Though Schulweis was responding to being described as “the man who needs no introduction,” the Jewish World Watch founder and longtime rabbi at Encino’s Valley Beth Shalom was making clear his desire to see an end to the need for such an occasion – hoping for the day when genocide in the Sudan will end.
Jewish World Watch was established in 2004 in response to Schulweis’ High Holy Days’ call-to-action sermon and has quickly grown to become a coalition of more than 60 synagogues of all denominations. Together these congregations have raised their voices against genocide, focused first on the ongoing crisis in the Sudan, where 400,000 civilians have been killed and 2.5 million displaced.
To date, JWW has raised more than $3-million for education, advocacy and relief programs, including a speakers bureau, divestment advocacy and a few more tangible efforts, such as backpacks filled with supplies for refugee children and the highly effective, low-cost solar cookers that enable refugee women in Chad to avoid risking rape from marauding gangs when they leave their camps to collect firewood.
As the sun in a cloudless sky heated up the San Fernando Valley, Sunday morning’s program proved to have many highs: Special guest Faisal Abdelmoula, one of a group of Darfuri refugees who came from their new homes in Arizona, spoke to the crowd: “The people of Darfur don’t know you by your faces, but they know you by your prayers,” he said, before leading a chant of “Stop Genocide Now.” Later, a drum circle roused the crowd with a mix of African instruments, and the Tischtones band from Beth Shir Sholom sang songs in Hebrew.
There were also surprises: The crowd was larger than expected – organizers say there may have been as many as 3,000 present, with 2,000 officially signed up before the walk. The money raised was significant—$125,000 to support JWW’s refugee relief programs.
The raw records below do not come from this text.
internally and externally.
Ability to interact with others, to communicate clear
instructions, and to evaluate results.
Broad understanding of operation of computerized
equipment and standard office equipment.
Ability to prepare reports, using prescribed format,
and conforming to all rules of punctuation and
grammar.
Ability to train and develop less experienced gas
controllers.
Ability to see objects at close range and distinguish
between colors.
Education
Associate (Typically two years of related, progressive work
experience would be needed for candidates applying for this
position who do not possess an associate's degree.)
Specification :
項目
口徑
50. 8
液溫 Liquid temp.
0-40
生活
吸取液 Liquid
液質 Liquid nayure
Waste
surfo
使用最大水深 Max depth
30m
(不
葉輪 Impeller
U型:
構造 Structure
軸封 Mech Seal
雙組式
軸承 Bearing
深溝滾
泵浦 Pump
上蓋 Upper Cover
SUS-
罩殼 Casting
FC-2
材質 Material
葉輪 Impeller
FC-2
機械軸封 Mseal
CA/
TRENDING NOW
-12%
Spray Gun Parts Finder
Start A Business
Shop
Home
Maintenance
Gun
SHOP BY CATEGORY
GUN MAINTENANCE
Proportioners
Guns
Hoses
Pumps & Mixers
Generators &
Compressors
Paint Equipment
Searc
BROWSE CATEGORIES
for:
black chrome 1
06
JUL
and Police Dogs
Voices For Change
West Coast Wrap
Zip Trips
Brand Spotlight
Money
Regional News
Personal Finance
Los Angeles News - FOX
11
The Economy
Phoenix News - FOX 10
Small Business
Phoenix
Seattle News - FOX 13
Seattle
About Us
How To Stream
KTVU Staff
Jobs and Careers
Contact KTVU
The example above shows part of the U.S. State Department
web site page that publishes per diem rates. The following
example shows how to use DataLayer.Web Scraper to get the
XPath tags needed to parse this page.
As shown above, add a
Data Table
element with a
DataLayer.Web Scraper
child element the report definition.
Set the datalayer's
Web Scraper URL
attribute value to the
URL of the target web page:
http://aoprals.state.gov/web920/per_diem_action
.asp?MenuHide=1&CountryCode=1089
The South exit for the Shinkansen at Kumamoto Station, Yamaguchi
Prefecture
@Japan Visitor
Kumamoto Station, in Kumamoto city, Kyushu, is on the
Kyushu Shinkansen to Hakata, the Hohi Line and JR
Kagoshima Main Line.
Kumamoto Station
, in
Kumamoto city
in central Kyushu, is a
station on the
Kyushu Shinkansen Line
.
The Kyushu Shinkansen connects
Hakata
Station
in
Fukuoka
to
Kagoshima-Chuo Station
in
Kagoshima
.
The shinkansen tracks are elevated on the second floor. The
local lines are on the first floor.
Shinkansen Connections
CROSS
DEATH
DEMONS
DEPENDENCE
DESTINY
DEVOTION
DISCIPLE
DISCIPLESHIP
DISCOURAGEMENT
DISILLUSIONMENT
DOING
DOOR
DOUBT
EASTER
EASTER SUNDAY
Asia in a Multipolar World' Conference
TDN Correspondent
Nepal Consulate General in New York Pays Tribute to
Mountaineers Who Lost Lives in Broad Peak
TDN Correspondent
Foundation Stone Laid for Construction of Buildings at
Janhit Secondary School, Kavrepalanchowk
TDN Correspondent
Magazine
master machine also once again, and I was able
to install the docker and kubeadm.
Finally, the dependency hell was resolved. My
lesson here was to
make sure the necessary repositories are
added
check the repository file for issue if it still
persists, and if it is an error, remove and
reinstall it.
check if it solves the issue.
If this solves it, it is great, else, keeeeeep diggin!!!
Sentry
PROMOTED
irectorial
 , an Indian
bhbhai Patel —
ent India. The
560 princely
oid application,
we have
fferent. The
Participants ranged in age from just a few months to a significant cadre of over-70ers, all of whom walked the three-miles around the suburban neighborhood, stopping traffic and bearing signs of “Stop Genocide Now,” and “Never Again,” words that hold special meaning for all Jews.
The event was led by Janice Kamenir-Reznik, president of JWW, along with Tzivia Schwartz Getzug, the organization’s executive director, Allison Katz, chair of the Walk Committee and Abby Leibman, Walk Coordinator, and included appearances from Los Angeles City Conptroller-elect Wendy Gruel, City Councilman Dennis Zine and City Councilwoman Jan Perry.
Throughout the event, the Darfurians stood by as both participants and observers, wearing the event’s yellow T-shirts emblazoned with a map of their region. Among them was a small child, a toddler, who playfully ran between his mother and father, laughing as he escaped their grasp – a symbol of a hopeful future that extends beyond violence, without the tragedies of the past and representative of a new, normal world filled only with song, joy and community.